* [Records from a collection]
____________

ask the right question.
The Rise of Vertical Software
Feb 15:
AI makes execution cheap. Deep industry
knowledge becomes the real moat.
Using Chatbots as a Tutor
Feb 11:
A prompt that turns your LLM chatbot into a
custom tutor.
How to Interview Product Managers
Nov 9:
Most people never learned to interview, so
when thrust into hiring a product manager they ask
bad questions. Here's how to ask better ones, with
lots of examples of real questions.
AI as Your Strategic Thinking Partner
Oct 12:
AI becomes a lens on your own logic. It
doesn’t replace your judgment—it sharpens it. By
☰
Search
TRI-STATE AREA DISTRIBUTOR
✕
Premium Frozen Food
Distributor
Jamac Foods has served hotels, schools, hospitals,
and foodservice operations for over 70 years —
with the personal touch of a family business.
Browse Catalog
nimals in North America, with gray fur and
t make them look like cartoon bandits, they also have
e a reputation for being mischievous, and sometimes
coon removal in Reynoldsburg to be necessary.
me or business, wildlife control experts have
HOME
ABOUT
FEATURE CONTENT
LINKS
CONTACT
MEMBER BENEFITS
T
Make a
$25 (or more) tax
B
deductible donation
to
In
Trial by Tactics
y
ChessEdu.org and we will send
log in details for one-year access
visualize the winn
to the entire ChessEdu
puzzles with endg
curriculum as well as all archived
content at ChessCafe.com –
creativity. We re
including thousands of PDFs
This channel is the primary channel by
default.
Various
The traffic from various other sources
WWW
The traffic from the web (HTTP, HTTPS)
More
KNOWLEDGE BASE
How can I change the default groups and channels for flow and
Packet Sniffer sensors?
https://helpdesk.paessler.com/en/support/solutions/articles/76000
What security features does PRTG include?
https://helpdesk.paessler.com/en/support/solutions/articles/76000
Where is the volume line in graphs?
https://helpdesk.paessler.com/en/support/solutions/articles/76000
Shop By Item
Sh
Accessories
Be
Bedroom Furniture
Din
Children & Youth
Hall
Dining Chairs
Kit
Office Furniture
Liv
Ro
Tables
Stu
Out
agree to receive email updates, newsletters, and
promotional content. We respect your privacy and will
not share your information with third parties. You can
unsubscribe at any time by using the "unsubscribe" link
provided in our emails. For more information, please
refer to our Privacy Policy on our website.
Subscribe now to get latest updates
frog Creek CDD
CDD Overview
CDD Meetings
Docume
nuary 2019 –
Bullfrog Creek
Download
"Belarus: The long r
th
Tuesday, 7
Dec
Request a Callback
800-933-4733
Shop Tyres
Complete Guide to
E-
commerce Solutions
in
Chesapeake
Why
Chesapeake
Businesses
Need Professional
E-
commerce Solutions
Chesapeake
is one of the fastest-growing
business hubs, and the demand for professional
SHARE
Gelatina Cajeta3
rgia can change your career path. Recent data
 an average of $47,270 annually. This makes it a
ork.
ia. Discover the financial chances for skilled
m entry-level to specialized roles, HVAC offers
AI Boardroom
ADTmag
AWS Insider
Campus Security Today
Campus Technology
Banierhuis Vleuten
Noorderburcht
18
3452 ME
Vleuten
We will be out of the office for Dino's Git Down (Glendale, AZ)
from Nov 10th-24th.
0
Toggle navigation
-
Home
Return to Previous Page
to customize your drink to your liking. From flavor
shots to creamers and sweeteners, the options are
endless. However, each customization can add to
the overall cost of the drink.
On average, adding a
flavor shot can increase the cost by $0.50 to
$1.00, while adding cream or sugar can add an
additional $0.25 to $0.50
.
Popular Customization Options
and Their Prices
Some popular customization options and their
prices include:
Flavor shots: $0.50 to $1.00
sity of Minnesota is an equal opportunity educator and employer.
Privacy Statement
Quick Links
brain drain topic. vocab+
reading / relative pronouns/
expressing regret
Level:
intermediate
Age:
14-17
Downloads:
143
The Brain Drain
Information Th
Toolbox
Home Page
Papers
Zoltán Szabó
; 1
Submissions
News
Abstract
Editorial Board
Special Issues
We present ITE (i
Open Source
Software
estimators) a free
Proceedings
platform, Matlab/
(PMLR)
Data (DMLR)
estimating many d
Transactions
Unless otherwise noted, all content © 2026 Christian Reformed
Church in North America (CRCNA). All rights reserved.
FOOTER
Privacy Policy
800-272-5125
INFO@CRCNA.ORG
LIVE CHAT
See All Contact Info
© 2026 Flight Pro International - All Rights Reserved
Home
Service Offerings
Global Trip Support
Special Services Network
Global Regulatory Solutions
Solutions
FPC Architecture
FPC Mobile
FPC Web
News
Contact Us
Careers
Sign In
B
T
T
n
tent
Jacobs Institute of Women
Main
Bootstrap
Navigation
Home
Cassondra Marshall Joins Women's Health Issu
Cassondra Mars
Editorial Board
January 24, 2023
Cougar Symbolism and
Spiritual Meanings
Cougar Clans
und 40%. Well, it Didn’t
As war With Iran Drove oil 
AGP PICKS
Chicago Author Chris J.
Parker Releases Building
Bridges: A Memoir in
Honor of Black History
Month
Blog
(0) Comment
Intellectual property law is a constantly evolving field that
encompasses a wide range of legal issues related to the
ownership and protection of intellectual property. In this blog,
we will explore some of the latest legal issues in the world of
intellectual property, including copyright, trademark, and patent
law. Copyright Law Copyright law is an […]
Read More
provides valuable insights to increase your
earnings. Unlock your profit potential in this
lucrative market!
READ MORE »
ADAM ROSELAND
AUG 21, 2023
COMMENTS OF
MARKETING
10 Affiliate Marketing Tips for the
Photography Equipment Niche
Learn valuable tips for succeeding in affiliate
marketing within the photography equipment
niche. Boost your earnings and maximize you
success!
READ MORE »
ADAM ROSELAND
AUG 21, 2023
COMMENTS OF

____________

* [Job item] Return, from the entries, each line that holds "change".

* [Result of the task]
How can I change the default groups and channels for flow and
rgia can change your career path. Recent data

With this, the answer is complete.